Dort wartet Dörte auf mich, sie muss schon vor einiger Zeit auf die andere Seite geschwommen sein. Dörte hat eine Decke ausgebreitet, schließt mich in ihre Arme und reicht mir eine Schüssel mit Erdbeeren. „Für Dich, Dietfried. Wir werden immer hier bleiben. Die Freiheit ist unsere Zukunft, die Veränderung der Schlüssel zu ihr.“ Wir küssen uns, meine Hände berühren ihren Rücken, wir umschlingen uns, schauen den Rockern bei ihren Schwimmversuchen zu.

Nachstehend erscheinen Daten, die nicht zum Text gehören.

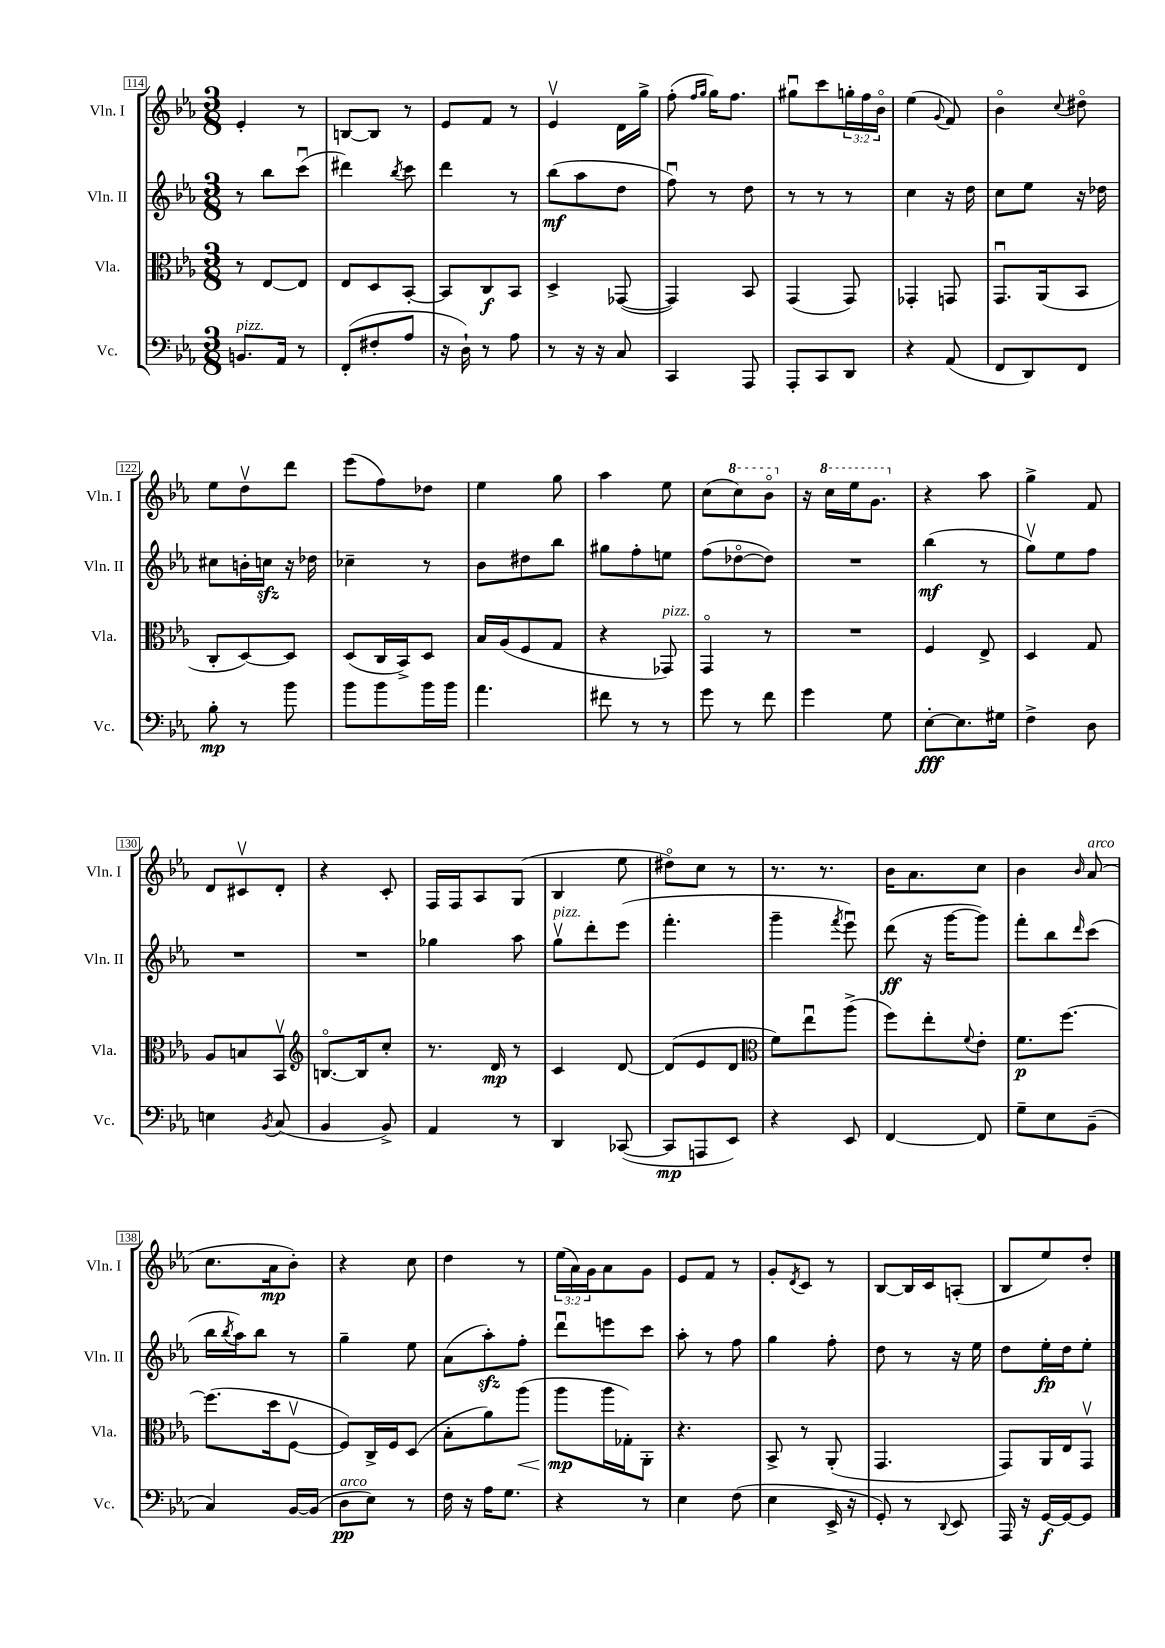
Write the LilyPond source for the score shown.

<<
\new StaffGroup <<
\new Staff = "s0" \with { instrumentName = "Vln. I" shortInstrumentName = "Vln. I" } {
    \clef treble \key ees \major \numericTimeSignature \time 3/8 \override Staff.TupletNumber.text = #tuplet-number::calc-fraction-text
    ees'4-. r8 |
    b8~ b8 r8 |
    ees'8 f'8 r8 |
    ees'4\upbow d'16 g''16-> |
    f''8-.( \grace { f''16 g''16 } g''16) f''8. |
    gis''8\downbow c'''8 \tuplet 3/2 { g''16-. f''16 bes'16\flageolet } |
    ees''4( \appoggiatura { g'8 } f'8) |
    bes'4\flageolet \appoggiatura { c''8 } dis''8\flageolet |
    ees''8 d''8\upbow d'''8 |
    ees'''8( f''8) des''8 |
    ees''4 g''8 |
    aes''4 ees''8 |
    c''8( \ottava #1 c'''8) bes''8\flageolet \ottava #0 |
    r16 \ottava #1 c'''16 ees'''16 g''8. \ottava #0 |
    r4 aes''8 |
    g''4-> f'8 |
    d'8 cis'8\upbow d'8-. |
    r4 c'8-. |
    f16 f16 aes8 g8( |
    bes4 ees''8 |
    dis''8\flageolet) c''8 r8 |
    r8. r8. |
    bes'16 aes'8. c''8 |
    bes'4 \grace { bes'16 } aes'8^\markup { \italic "arco" }( |
    c''8. aes'16\mp bes'8-.) |
    r4 c''8 |
    d''4 r8 |
    \tuplet 3/2 { ees''16( aes'16) g'16 } aes'8 g'8 |
    ees'8 f'8 r8 |
    g'8-. \acciaccatura { d'8 } c'8 r8 |
    bes8~ bes16 c'16 a8-.( |
    bes8 ees''8) d''8-. \bar "|." |
}
\new Staff = "s1" \with { instrumentName = "Vln. II" shortInstrumentName = "Vln. II" } {
    \clef treble \key ees \major \numericTimeSignature \time 3/8
    r8 bes''8 c'''8\downbow( |
    dis'''4) \acciaccatura { bes''8 } c'''8 |
    d'''4 r8 |
    bes''8\mf( aes''8 d''8 |
    f''8\downbow) r8 d''8 |
    r8 r8 r8 |
    c''4 r16 d''16 |
    c''8 ees''8 r16 des''16 |
    cis''8 b'16-. c''16\sfz r16 des''16 |
    ces''4-- r8 |
    bes'8 dis''8 bes''8 |
    gis''8 f''8-. e''8 |
    f''8( des''8~\flageolet des''8) |
    R4. |
    bes''4\mf( r8 |
    g''8\upbow) ees''8 f''8 |
    R4. |
    R4. |
    ges''4 aes''8 |
    g''8\upbow^\markup { \italic "pizz." } d'''8-. ees'''8( |
    f'''4.-. |
    g'''4-- \acciaccatura { f'''8 } ees'''8\downbow) |
    d'''8\ff( r16 g'''16~ g'''8) |
    f'''8-. bes''8 \grace { d'''16 } c'''8( |
    bes''16 \acciaccatura { bes''8 } aes''16) bes''8 r8 |
    g''4-- ees''8 |
    aes'8( aes''8-.\sfz) f''8-. |
    d'''8\downbow e'''8 c'''8 |
    aes''8-. r8 f''8 |
    g''4 f''8-. |
    d''8 r8 r16 ees''16 |
    d''8 ees''16-.\fp d''16 ees''8-. \bar "|." |
}
\new Staff = "s2" \with { instrumentName = "Vla." shortInstrumentName = "Vla." } {
    \clef alto \key ees \major \numericTimeSignature \time 3/8
    r8 ees8~ ees8 |
    ees8 d8 bes,8~-. |
    bes,8 c8\f bes,8 |
    d4-> ges,8~( |
    ges,4) bes,8 |
    g,4( g,8) |
    ges,4-. g,8 |
    g,8.\downbow aes,16( bes,8 |
    c8-. d8~) d8 |
    d8( c16 bes,16->) d8 |
    bes16 aes16( f8 g8 |
    r4 ges,8^\markup { \italic "pizz." }) |
    g,4\flageolet r8 |
    R4. |
    f4 ees8-> |
    d4 g8 |
    aes8 b8 bes,8\upbow |
    \clef treble b8.~\flageolet b16 c''8-. |
    r8. d'16\mp r8 |
    c'4 d'8~ |
    d'8( ees'8 d'8 |
    \clef alto f'8) ees''8\downbow aes''8->( |
    f''8) ees''8-. \appoggiatura { f'8 } ees'8-. |
    f'8.\p f''8.~ |
    f''8.( d''16 f8~\upbow |
    f8) c16-> f16 d8( |
    bes8-. aes'8) aes''8\<( |
    aes''8\mp\! aes''16 ges16-.) aes,8-. |
    r4. |
    bes,8-> r8 aes,8-.( |
    g,4. |
    g,8) aes,16 ees16 g,8\upbow \bar "|." |
}
\new Staff = "s3" \with { instrumentName = "Vc." shortInstrumentName = "Vc." } {
    \clef bass \key ees \major \numericTimeSignature \time 3/8
    b,8.^\markup { \italic "pizz." } aes,16 r8 |
    f,8-.( fis8-. aes8 |
    r16 d16-!) r8 aes8 |
    r8 r16 r16 c8 |
    c,4 aes,,8 |
    aes,,8-. c,8 d,8 |
    r4 aes,8( |
    f,8 d,8) f,8 |
    bes8-.\mp r8 bes'8 |
    bes'8 bes'8 bes'16 bes'16 |
    aes'4. |
    fis'8 r8 r8 |
    g'8 r8 f'8 |
    g'4 g8 |
    ees8~-.\fff ees8. gis16 |
    f4-> d8 |
    e4 \acciaccatura { bes,8 } c8( |
    bes,4 bes,8->) |
    aes,4 r8 |
    d,4 ces,8~( |
    ces,8\mp a,,8 ees,8) |
    r4 ees,8 |
    f,4~ f,8 |
    g8-- ees8 bes,8--( |
    c4) bes,16~ bes,16( |
    d8\pp^\markup { \italic "arco" } ees8) r8 |
    f16 r16 aes16 g8. |
    r4 r8 |
    ees4 f8( |
    ees4 ees,16-> r16 |
    g,8-.) r8 \appoggiatura { d,8 } ees,8 |
    aes,,16 r16 g,16~\f g,16~ g,8 \bar "|." |
}
>>
>>
\layout { \context { \Score currentBarNumber = #114 \override BarNumber.stencil = #(make-stencil-boxer 0.1 0.3 ly:text-interface::print) } }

„Dembowski, wo bist Du schon wieder?“ Piotr schreit. Ich blicke ihn entrückt an. „Bei Reiser, bei der Weihnachtsfeier, als ich Gelsenborussen war, um an das Foto zu kommen.“ „Wo immer Du warst, und Deinem Blick nach, warst Du nicht bei den Gelsenborussen, mein Lieber! Du musst Dich an Deine Aufgabe machen. Du lernst heute das Monitoring. Wir haben einen Gesang kreiert. Diesen Gesang musst Du in soziale Netzwerke einspeisen und dann seinen Weg verfolgen. Es geht um Langerak! Du weißt schon! Der Goalkeeper from Down Under. Der Gesang geht so: „Langerak Ding Dong / Langerak Dingding Dong / Ooh Ooh Ooh / We’ve got a goalkeeper / he comes from down under / number 20 on his back / his name’s Mitch Langerak / he looks like a superstar / our goal-kee-paaaaaaaaaaaa / Ooh Ooh Ooh / I’ve got a goalkeeper…” Der Gesang wird zu Melodie von Rama-Lama-Ding-Dong gesungen. Diese Aufgabe wird Deine Kompetenz stärken. Uns wurde ein Video zugespielt. Das Video wurde während der Meisterfeier aufgenommen, zeigt einen unserer entrückten Konstrukteure, der sich nicht zu schade war, diese Aufgabe für Dich, und in dem Moment konnten wir mit Deinem zeitnahen Erscheinen keineswegs rechnen, in aller Sorgfalt vorzubereiten.“
Ich mache mich an meine Aufgabe, ich habe schon ganz andere Dinge erledigen können und virales Selbstmarketing ist nach Ärger sicher längst mein dritter Name. Nach einigen Stunden habe ich Kontakt in Richtung Down Under aufnehmen können, langsam breitet sich der Gesang wie ein Ehec-Keim aus und legt sich in immer größer werdenden Kreisen über den fünften Kontinent. Die Socceroos-Supporter sind begeistert, das Feedback ist einzigartig. Jetzt muss ich nur noch das Video abschicken, eine perfekte Arbeit, die den Gesang vielstimmig reproduziert, ihn der kompletten Südtribüne einverleibt und mit Aufnahmen der Aufwärmphase vor dem letzten Ligaspiel unterlegt ist. Eins muss man Piotr lassen: Er beherrscht seinen Job!